Baron & Dragons are basically unchanged. However, 0.6 less turret plates each game is interesting. Vedius made this point on the first episode of Euphoria:

Turrets do more damage x Players are tankier = considerably harder to dive.

If less people are dying to dives (which marries up with the pre-15 kill data) then there’s less opportunity to “free farm” the plates. Which again, logically makes sense and is supported with the decrease seen in plate numbers.

How could it impact professional play?

Last week I released my first champion tier-list. Outside of putting Yuumi in D-tier then watching her go 3–0 in the LEC, everything seems to be coming in roughly alongside the model predictions (I’ll release a full review once all regions finish with 12.11).

The question is, with this new information — how do our assumptions about the upcoming split change?
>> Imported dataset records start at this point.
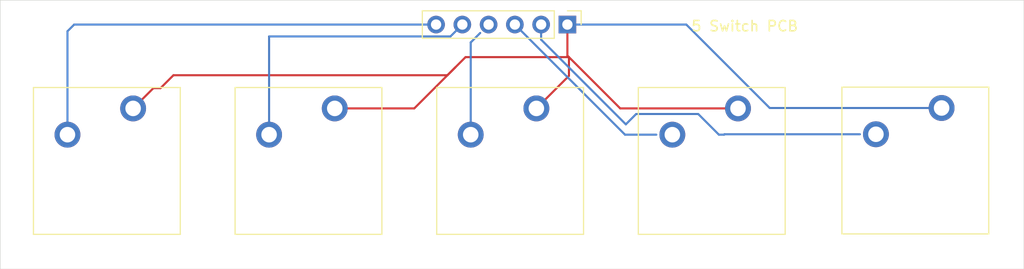
<source format=kicad_pcb>
(kicad_pcb
	(version 20240108)
	(generator "pcbnew")
	(generator_version "8.0")
	(general
		(thickness 1.6)
		(legacy_teardrops no)
	)
	(paper "A4")
	(layers
		(0 "F.Cu" signal)
		(31 "B.Cu" signal)
		(32 "B.Adhes" user "B.Adhesive")
		(33 "F.Adhes" user "F.Adhesive")
		(34 "B.Paste" user)
		(35 "F.Paste" user)
		(36 "B.SilkS" user "B.Silkscreen")
		(37 "F.SilkS" user "F.Silkscreen")
		(38 "B.Mask" user)
		(39 "F.Mask" user)
		(40 "Dwgs.User" user "User.Drawings")
		(41 "Cmts.User" user "User.Comments")
		(42 "Eco1.User" user "User.Eco1")
		(43 "Eco2.User" user "User.Eco2")
		(44 "Edge.Cuts" user)
		(45 "Margin" user)
		(46 "B.CrtYd" user "B.Courtyard")
		(47 "F.CrtYd" user "F.Courtyard")
		(48 "B.Fab" user)
		(49 "F.Fab" user)
		(50 "User.1" user)
		(51 "User.2" user)
		(52 "User.3" user)
		(53 "User.4" user)
		(54 "User.5" user)
		(55 "User.6" user)
		(56 "User.7" user)
		(57 "User.8" user)
		(58 "User.9" user)
	)
	(setup
		(pad_to_mask_clearance 0)
		(allow_soldermask_bridges_in_footprints no)
		(pcbplotparams
			(layerselection 0x00010fc_ffffffff)
			(plot_on_all_layers_selection 0x0000000_00000000)
			(disableapertmacros no)
			(usegerberextensions no)
			(usegerberattributes no)
			(usegerberadvancedattributes yes)
			(creategerberjobfile yes)
			(dashed_line_dash_ratio 12.000000)
			(dashed_line_gap_ratio 3.000000)
			(svgprecision 4)
			(plotframeref no)
			(viasonmask no)
			(mode 1)
			(useauxorigin no)
			(hpglpennumber 1)
			(hpglpenspeed 20)
			(hpglpendiameter 15.000000)
			(pdf_front_fp_property_popups yes)
			(pdf_back_fp_property_popups yes)
			(dxfpolygonmode yes)
			(dxfimperialunits yes)
			(dxfusepcbnewfont yes)
			(psnegative no)
			(psa4output no)
			(plotreference yes)
			(plotvalue yes)
			(plotfptext yes)
			(plotinvisibletext no)
			(sketchpadsonfab no)
			(subtractmaskfromsilk no)
			(outputformat 1)
			(mirror no)
			(drillshape 0)
			(scaleselection 1)
			(outputdirectory "pcb_files/")
		)
	)
	(net 0 "")
	(footprint "PCM_Switch_Keyboard_Cherry_MX:SW_Cherry_MX_PCB_1.00u" (layer "F.Cu") (at 174.5 80.5))
	(footprint "PCM_Switch_Keyboard_Cherry_MX:SW_Cherry_MX_PCB_1.00u" (layer "F.Cu") (at 154.81 80.54))
	(footprint "PCM_Switch_Keyboard_Cherry_MX:SW_Cherry_MX_PCB_1.00u" (layer "F.Cu") (at 135.31 80.54))
	(footprint "PCM_Switch_Keyboard_Cherry_MX:SW_Cherry_MX_PCB_1.00u" (layer "F.Cu") (at 115.81 80.54))
	(footprint "Connector_PinHeader_2.54mm:PinHeader_1x06_P2.54mm_Vertical" (layer "F.Cu") (at 140.85 67.35 -90))
	(footprint "PCM_Switch_Keyboard_Cherry_MX:SW_Cherry_MX_PCB_1.00u" (layer "F.Cu") (at 96.31 80.54))
	(gr_rect
		(start 86 65)
		(end 185 91)
		(stroke
			(width 0.05)
			(type default)
		)
		(fill none)
		(layer "Edge.Cuts")
		(uuid "d9da1fb3-4d83-4518-b850-dcae91aa0c66")
	)
	(segment
		(start 157.35 75.46)
		(end 145.96 75.46)
		(width 0.2)
		(layer "F.Cu")
		(net 0)
		(uuid "166114f4-04f1-43ae-b256-d9b6fd0663c9")
	)
	(segment
		(start 140.85 70.35)
		(end 140.85 67.35)
		(width 0.2)
		(layer "F.Cu")
		(net 0)
		(uuid "233add0a-7736-4626-948d-f140f85917bd")
	)
	(segment
		(start 141 72.31)
		(end 137.85 75.46)
		(width 0.2)
		(layer "F.Cu")
		(net 0)
		(uuid "23bbc836-b039-4184-92e9-069bde6525f9")
	)
	(segment
		(start 131 70.5)
		(end 141 70.5)
		(width 0.2)
		(layer "F.Cu")
		(net 0)
		(uuid "249c525e-f3f3-4eea-ac7c-ceaf38dd7ed5")
	)
	(segment
		(start 141 70.5)
		(end 140.85 70.35)
		(width 0.2)
		(layer "F.Cu")
		(net 0)
		(uuid "2b3a3c10-03f9-478a-9d88-2a2ddfefcd37")
	)
	(segment
		(start 126.04 75.46)
		(end 130 71.5)
		(width 0.2)
		(layer "F.Cu")
		(net 0)
		(uuid "35179eb0-f6b4-4d99-bac8-c3bb58bc9124")
	)
	(segment
		(start 100.81 73.5)
		(end 98.85 75.46)
		(width 0.2)
		(layer "F.Cu")
		(net 0)
		(uuid "49ed3d36-112f-4d2f-9770-028e8e83eaf0")
	)
	(segment
		(start 130 71.5)
		(end 131 70.5)
		(width 0.2)
		(layer "F.Cu")
		(net 0)
		(uuid "4e502532-59f5-4f5d-a274-4a4c887a9641")
	)
	(segment
		(start 118.35 75.46)
		(end 126.04 75.46)
		(width 0.2)
		(layer "F.Cu")
		(net 0)
		(uuid "622b0743-8145-4340-b5c4-f362ffcdd3d7")
	)
	(segment
		(start 141 70.5)
		(end 141 72.31)
		(width 0.2)
		(layer "F.Cu")
		(net 0)
		(uuid "672b2e53-a7b4-4917-b5d8-82eef7a899bf")
	)
	(segment
		(start 102.75 72.25)
		(end 101.5 73.5)
		(width 0.2)
		(layer "F.Cu")
		(net 0)
		(uuid "6ef4cedc-3771-47c3-b6a2-ed20dd92ddf6")
	)
	(segment
		(start 145.96 75.46)
		(end 141 70.5)
		(width 0.2)
		(layer "F.Cu")
		(net 0)
		(uuid "744e0a68-2737-4a88-9f76-fcfdb19aaa1d")
	)
	(segment
		(start 101.5 73.5)
		(end 100.81 73.5)
		(width 0.2)
		(layer "F.Cu")
		(net 0)
		(uuid "ceab1a44-fdc1-41d5-80ad-863413b0ae85")
	)
	(segment
		(start 129.25 72.25)
		(end 102.75 72.25)
		(width 0.2)
		(layer "F.Cu")
		(net 0)
		(uuid "ed7e3f09-6d6c-45c9-8e44-ff76a60d2c64")
	)
	(segment
		(start 130 71.5)
		(end 129.25 72.25)
		(width 0.2)
		(layer "F.Cu")
		(net 0)
		(uuid "f37d1bb2-e9f1-46ca-8a8e-7b5eb54d6167")
	)
	(segment
		(start 92.5 78)
		(end 92.5 68)
		(width 0.2)
		(layer "B.Cu")
		(net 0)
		(uuid "08db44e5-c3b1-41cc-924b-5dd8235100bd")
	)
	(segment
		(start 177.04 75.42)
		(end 160.42 75.42)
		(width 0.2)
		(layer "B.Cu")
		(net 0)
		(uuid "0e14d8e8-d329-4aad-a6b0-dec5d2227814")
	)
	(segment
		(start 112 78)
		(end 112 68.5)
		(width 0.2)
		(layer "B.Cu")
		(net 0)
		(uuid "194ec9d0-223c-49b2-8548-c9aa7e084ea5")
	)
	(segment
		(start 160.42 75.42)
		(end 152.35 67.35)
		(width 0.2)
		(layer "B.Cu")
		(net 0)
		(uuid "30d48879-39c6-4165-bb9d-67a009fe9a21")
	)
	(segment
		(start 135.77 67.35)
		(end 146.42 78)
		(width 0.2)
		(layer "B.Cu")
		(net 0)
		(uuid "64463e17-1224-4dd6-8763-797aaf6e3d65")
	)
	(segment
		(start 131.5 78)
		(end 131.5 69.08)
		(width 0.2)
		(layer "B.Cu")
		(net 0)
		(uuid "6577da74-410d-46ef-bc3e-bdba383c4c32")
	)
	(segment
		(start 131.5 69.08)
		(end 132.416827 68.163173)
		(width 0.2)
		(layer "B.Cu")
		(net 0)
		(uuid "6eacdae3-5857-4205-a6e7-8b0e8eb0032c")
	)
	(segment
		(start 93.15 67.35)
		(end 128.15 67.35)
		(width 0.2)
		(layer "B.Cu")
		(net 0)
		(uuid "7ded7824-f0c3-445a-a3ba-fcf7263cf652")
	)
	(segment
		(start 156.04 77.96)
		(end 169.14 77.96)
		(width 0.2)
		(layer "B.Cu")
		(net 0)
		(uuid "810b24b2-f00e-472b-bf8d-d3a6b2a31800")
	)
	(segment
		(start 138.31 67.35)
		(end 138.31 68.81)
		(width 0.2)
		(layer "B.Cu")
		(net 0)
		(uuid "a5cf9c8d-e2e5-449c-b14d-0a0149ad4821")
	)
	(segment
		(start 92.5 68)
		(end 93.15 67.35)
		(width 0.2)
		(layer "B.Cu")
		(net 0)
		(uuid "b1b04673-9aad-4610-8c77-229bd872d296")
	)
	(segment
		(start 153.5 76)
		(end 155.5 78)
		(width 0.2)
		(layer "B.Cu")
		(net 0)
		(uuid "b7d55aef-7bbd-4fa9-b23d-c05e44e61118")
	)
	(segment
		(start 138.31 68.81)
		(end 146.5 77)
		(width 0.2)
		(layer "B.Cu")
		(net 0)
		(uuid "c5dd696b-0893-4a84-bd5c-593827201ac8")
	)
	(segment
		(start 129.54 68.5)
		(end 130.69 67.35)
		(width 0.2)
		(layer "B.Cu")
		(net 0)
		(uuid "cdccfe5c-a5b7-4aa2-84cc-d38390de3445")
	)
	(segment
		(start 156 78)
		(end 156.04 77.96)
		(width 0.2)
		(layer "B.Cu")
		(net 0)
		(uuid "d5dff486-deb8-443a-95b7-d28966f17878")
	)
	(segment
		(start 152.35 67.35)
		(end 140.85 67.35)
		(width 0.2)
		(layer "B.Cu")
		(net 0)
		(uuid "d9519280-fd71-4105-8052-22daf49955b0")
	)
	(segment
		(start 147.5 76)
		(end 153.5 76)
		(width 0.2)
		(layer "B.Cu")
		(net 0)
		(uuid "e50362f0-7517-44ff-9ba9-40defd9dbd69")
	)
	(segment
		(start 155.5 78)
		(end 156 78)
		(width 0.2)
		(layer "B.Cu")
		(net 0)
		(uuid "e99604d1-2e38-47d8-ae97-3d7a0f5b8224")
	)
	(segment
		(start 146.5 77)
		(end 147.5 76)
		(width 0.2)
		(layer "B.Cu")
		(net 0)
		(uuid "ef884c4c-03b0-4505-800d-f949fa54f588")
	)
	(segment
		(start 112 68.5)
		(end 129.54 68.5)
		(width 0.2)
		(layer "B.Cu")
		(net 0)
		(uuid "f4d539c9-2656-4ab4-98c7-97d4f1403838")
	)
	(segment
		(start 146.42 78)
		(end 149.45 78)
		(width 0.2)
		(layer "B.Cu")
		(net 0)
		(uuid "fc3ca64d-6d54-427f-aa42-e722f4674a78")
	)
)

</source>
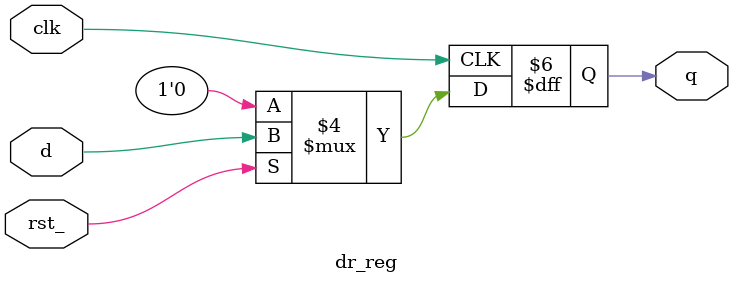
<source format=v>
module dr_reg
    #(parameter WIDTH=1)
(
    input clk,
    input rst_,
    input [WIDTH-1:0] d,
    output reg [WIDTH-1:0] q,
);

always @(posedge clk) begin
    if (!rst_) begin
        q <= #1 'b0;
    end else begin
        q <= #1 d;
    end
end

endmodule


</source>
We have three new factors to consider:

  • Games don’t actually seem to last longer.
  • There’s less action early (pre-15 Kills & Plates both down).
  • Everyone is definitely harder to kill (100% confirmed, not that it wasn’t before!). In general, teams that exploit chaotic early games may struggle more than before. If there’s a side who is known for diving top level 3 and snowballing off that, then unless they adapt fast they may struggle. Controlled and well executed mid-games seem to be the way forward. Particularly teams that are good at picking up turrets/plates without relying on dives (i.e. strong rotations/efficient cross map decision making).

From a draft perspective, it might not be as “scale to win” as initially thought. It’s just that it’s easier to get through bad laning phases. However, just because a Champion struggles pre-8 doesn’t necessarily mean they scale well late — plenty of them spike hardest in the mid-game and it could be these that benefit the most.

To Conclude

With the limited data at our disposal, our conclusion can only be equally limited. There’s good data to suggest that action is down early doors. If games are going to last longer — it’s not been seen yet.

So, to pad the conclusion I’ll give an opinion: change is good regardless of whether the changes are good. What I mean is, I’d rather have an imbalanced and imperfect game that regularly changes over a perfectly balanced and stale one. For me, the best part about esports is watching teams adapt to new and evolving game states. On that note, please stop drafting Viego.